[Pixel coordinate listings]
———

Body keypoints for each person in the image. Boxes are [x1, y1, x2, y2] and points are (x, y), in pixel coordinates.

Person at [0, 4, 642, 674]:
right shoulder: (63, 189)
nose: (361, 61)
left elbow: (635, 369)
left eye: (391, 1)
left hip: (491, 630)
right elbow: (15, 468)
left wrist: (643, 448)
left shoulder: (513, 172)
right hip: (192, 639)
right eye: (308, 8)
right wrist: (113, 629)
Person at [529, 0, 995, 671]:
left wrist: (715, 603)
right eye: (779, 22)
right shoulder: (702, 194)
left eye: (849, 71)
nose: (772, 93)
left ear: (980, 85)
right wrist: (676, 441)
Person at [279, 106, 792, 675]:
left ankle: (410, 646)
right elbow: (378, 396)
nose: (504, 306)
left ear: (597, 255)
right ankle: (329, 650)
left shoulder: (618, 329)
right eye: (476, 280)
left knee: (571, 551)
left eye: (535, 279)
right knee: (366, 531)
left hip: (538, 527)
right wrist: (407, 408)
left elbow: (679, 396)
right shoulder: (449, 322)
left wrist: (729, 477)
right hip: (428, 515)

———

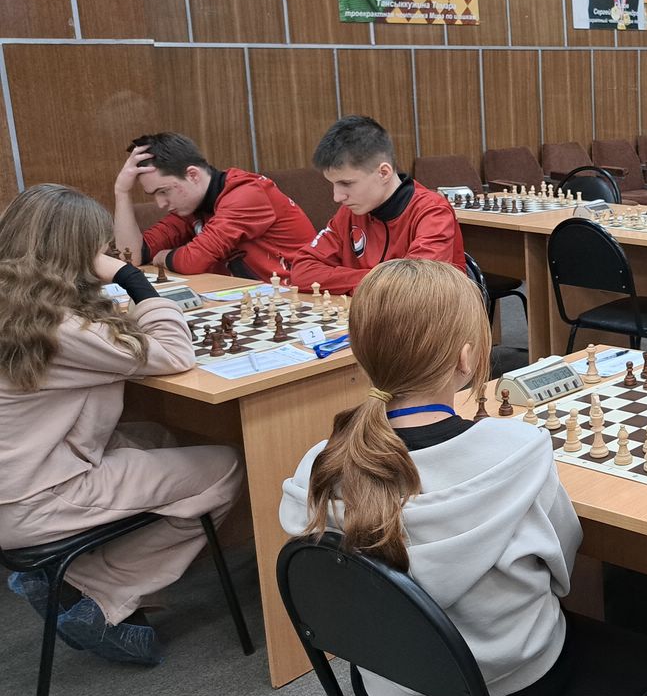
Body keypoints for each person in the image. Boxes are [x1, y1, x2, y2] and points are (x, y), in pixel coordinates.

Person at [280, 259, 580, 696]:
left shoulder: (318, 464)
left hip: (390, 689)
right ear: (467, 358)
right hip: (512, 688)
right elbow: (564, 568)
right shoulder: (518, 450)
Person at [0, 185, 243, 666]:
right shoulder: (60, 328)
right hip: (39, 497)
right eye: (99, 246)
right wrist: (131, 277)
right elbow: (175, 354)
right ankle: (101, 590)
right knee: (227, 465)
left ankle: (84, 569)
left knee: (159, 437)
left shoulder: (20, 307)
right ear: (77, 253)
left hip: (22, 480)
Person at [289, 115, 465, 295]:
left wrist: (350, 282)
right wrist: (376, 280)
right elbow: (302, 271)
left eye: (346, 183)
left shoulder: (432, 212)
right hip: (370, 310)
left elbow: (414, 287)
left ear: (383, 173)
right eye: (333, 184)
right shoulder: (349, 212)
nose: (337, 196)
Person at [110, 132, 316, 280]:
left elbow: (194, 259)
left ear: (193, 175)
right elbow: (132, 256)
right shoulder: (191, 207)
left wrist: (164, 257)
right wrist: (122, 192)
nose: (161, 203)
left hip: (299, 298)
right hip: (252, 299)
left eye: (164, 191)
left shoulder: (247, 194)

———

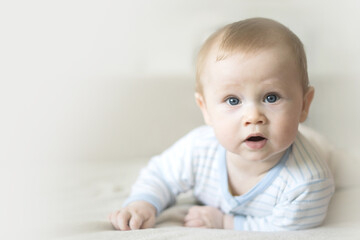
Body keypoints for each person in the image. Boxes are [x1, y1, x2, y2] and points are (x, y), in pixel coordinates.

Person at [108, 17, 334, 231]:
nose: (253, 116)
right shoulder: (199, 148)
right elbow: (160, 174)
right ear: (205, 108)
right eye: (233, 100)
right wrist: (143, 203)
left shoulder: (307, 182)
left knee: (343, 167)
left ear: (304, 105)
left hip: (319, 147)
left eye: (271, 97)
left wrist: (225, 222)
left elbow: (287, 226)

———

→ **Requirement**
From the entries above, give again exactly the lines running from the line with "right knee: (366, 531)" to the line with "right hip: (428, 515)"; include both of those lines.

→ **Result**
right knee: (366, 531)
left hip: (538, 527)
right wrist: (407, 408)
left elbow: (679, 396)
right shoulder: (449, 322)
left wrist: (729, 477)
right hip: (428, 515)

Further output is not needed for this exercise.